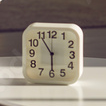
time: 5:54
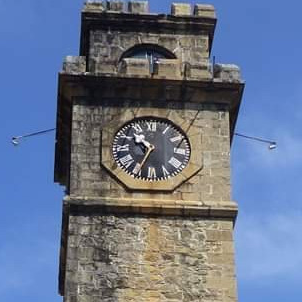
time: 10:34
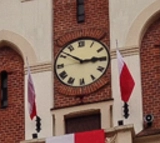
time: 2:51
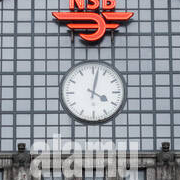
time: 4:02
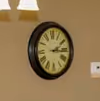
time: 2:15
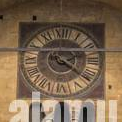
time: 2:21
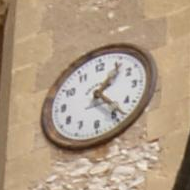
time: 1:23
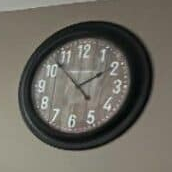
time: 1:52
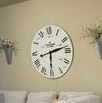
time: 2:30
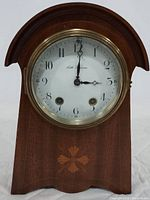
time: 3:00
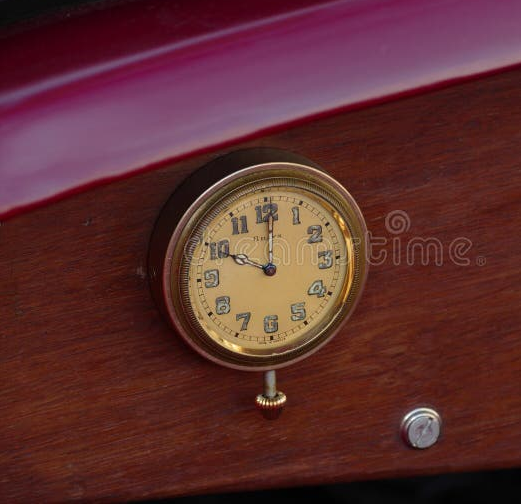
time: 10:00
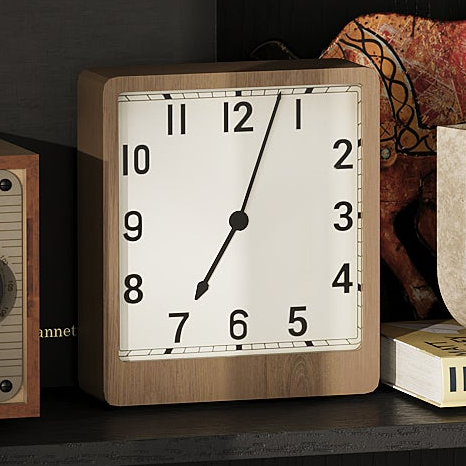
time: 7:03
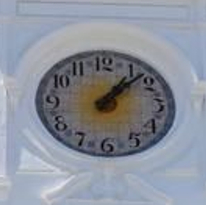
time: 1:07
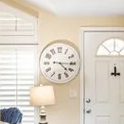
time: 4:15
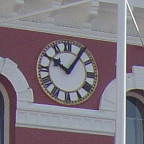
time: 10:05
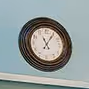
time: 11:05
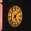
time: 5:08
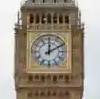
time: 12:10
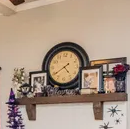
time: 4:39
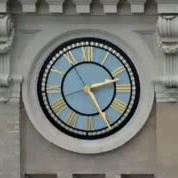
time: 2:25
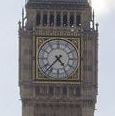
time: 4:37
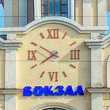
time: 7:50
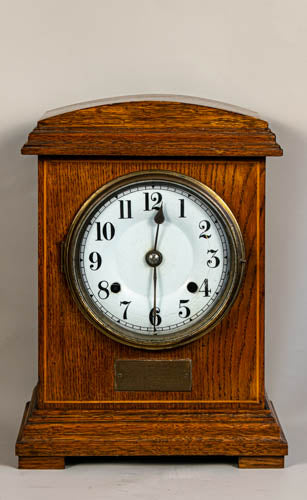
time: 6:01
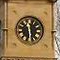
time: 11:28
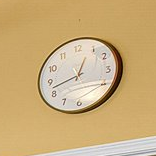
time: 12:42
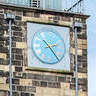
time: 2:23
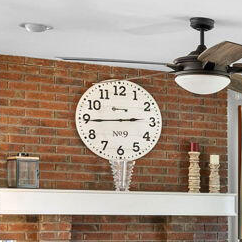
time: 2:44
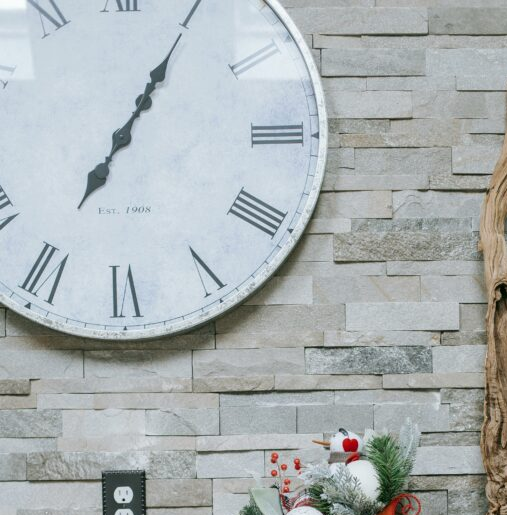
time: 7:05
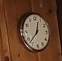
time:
────
Requirement
Copy every row above word for word, and leave the pictures out of your copy.

Response to the task
time: 5:54
time: 10:34
time: 2:51
time: 4:02
time: 2:15
time: 2:21
time: 1:23
time: 1:52
time: 2:30
time: 3:00
time: 10:00
time: 7:03
time: 1:07
time: 4:15
time: 10:05
time: 11:05
time: 5:08
time: 12:10
time: 4:39
time: 2:25
time: 4:37
time: 7:50
time: 6:01
time: 11:28
time: 12:42
time: 2:23
time: 2:44
time: 7:05
time:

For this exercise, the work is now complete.